A former summer-league coach who paid his high-school-age players and disrupted the 1999-2000 NCAA basketball season has been charged in federal court with conspiring to receive stolen goods.
Myron Piggie’s alleged crime this time: receiving 117 boxes of frozen chicken that had been stolen.
Kansas City prosecutors announced charges Monday against Piggie and nine other men for allegedly conspiring to steal trucks and trailers loaded with meat and other goods, such as athletic shoes and electronics, and selling the items.
Piggie, 51, of Kansas City, was released from federal prison 10 years ago this month after serving a 37-month sentence in a case that rocked amateur basketball. He had pleaded guilty to paying $35,500 to five elite high-school-age basketball players who had played on his summer traveling squad. Piggie had hoped that they would share their earnings with him when they later signed professional contracts and endorsement deals.
Piggie is alleged to have had a much smaller role in the case announced Monday.
On July 25, 2009, someone stole a trailer containing about $10,744 worth of frozen chicken leg quarters from a cold storage facility in Rogers, Ark., the grand jury indictment alleged.
Authorities recovered a portion of that load on Aug. 4, 2009, at Piggie’s convenience store in the 2900 block of East 27th Street in Kansas City, the indictment alleged.
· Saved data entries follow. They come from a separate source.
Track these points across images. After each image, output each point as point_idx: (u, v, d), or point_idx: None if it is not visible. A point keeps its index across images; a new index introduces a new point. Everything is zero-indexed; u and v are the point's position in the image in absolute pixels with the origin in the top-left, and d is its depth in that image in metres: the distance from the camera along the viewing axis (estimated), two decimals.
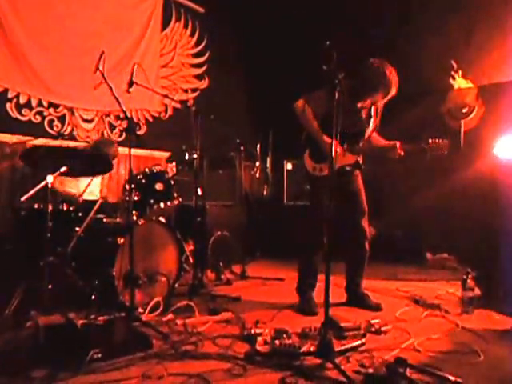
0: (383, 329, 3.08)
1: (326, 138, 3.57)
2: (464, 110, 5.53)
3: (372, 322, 3.12)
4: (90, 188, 4.25)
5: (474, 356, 2.68)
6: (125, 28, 5.76)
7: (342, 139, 3.44)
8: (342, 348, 2.69)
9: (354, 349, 2.73)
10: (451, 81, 5.78)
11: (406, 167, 5.80)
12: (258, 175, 5.94)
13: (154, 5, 6.14)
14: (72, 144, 4.59)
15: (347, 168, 3.72)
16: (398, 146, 3.61)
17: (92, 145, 4.58)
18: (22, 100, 4.81)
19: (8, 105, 4.71)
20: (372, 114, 3.73)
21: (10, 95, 4.72)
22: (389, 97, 3.57)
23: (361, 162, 3.76)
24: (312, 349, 2.62)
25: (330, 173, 2.84)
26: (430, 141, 3.54)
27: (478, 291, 3.68)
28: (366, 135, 3.76)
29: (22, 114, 4.80)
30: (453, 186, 5.32)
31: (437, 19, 5.76)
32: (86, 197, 4.16)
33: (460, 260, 5.35)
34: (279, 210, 6.26)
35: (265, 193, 6.39)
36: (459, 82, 5.70)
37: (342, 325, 3.01)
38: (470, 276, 3.64)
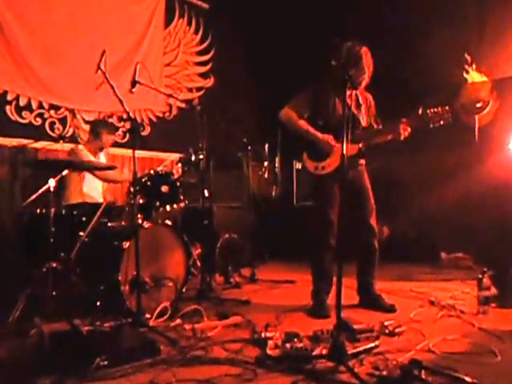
0: (397, 330, 3.00)
1: (319, 134, 3.58)
2: (478, 105, 5.41)
3: (386, 323, 3.05)
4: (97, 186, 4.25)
5: (490, 356, 2.60)
6: (126, 26, 5.71)
7: (338, 132, 3.40)
8: (355, 350, 2.62)
9: (367, 351, 2.65)
10: (465, 75, 5.65)
11: (419, 165, 5.75)
12: (266, 175, 5.88)
13: (156, 1, 6.07)
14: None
15: (352, 160, 3.62)
16: (403, 121, 3.51)
17: (91, 125, 4.59)
18: (22, 102, 4.78)
19: (7, 107, 4.67)
20: (361, 101, 3.71)
21: (9, 97, 4.69)
22: (365, 75, 3.57)
23: (363, 149, 3.69)
24: (324, 352, 2.55)
25: (341, 168, 2.76)
26: (428, 112, 3.41)
27: (494, 290, 3.59)
28: (362, 122, 3.71)
29: (22, 117, 4.77)
30: (467, 183, 5.21)
31: (450, 11, 5.65)
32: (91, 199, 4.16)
33: (475, 259, 5.25)
34: (289, 210, 6.20)
35: (274, 193, 6.32)
36: (473, 76, 5.57)
37: (355, 327, 2.94)
38: (485, 275, 3.54)
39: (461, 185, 5.25)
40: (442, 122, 3.39)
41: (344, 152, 2.71)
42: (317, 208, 3.78)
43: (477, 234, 4.97)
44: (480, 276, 3.56)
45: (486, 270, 3.58)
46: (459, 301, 3.81)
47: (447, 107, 3.40)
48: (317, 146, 3.62)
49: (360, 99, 3.72)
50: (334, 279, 3.34)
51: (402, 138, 3.54)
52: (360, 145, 3.65)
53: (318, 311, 3.54)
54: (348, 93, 3.59)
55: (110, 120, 5.42)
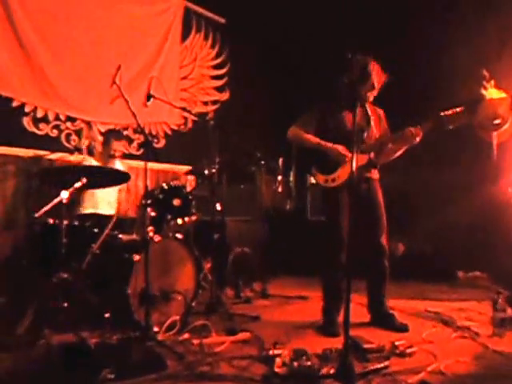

Those charged with Piggie were: Kenneth Ray Borders, 42, Christopher Dwight Turner, 44, Reginald Shawn Tidwell, 43, Harold Robertson, 55, Verdie Carr Jr., 53, Ryonell Eugene Fredrick, 45, and Michael O’Neal Foster, 53, all of Kansas City; John Dickerson, 55, of Raytown; and Kyle Wayne Dickerson, 30, of Holden, Mo.
Prosecutors alleged that the conspirators stole five trucks and 17 trailers from 2005 to 2011.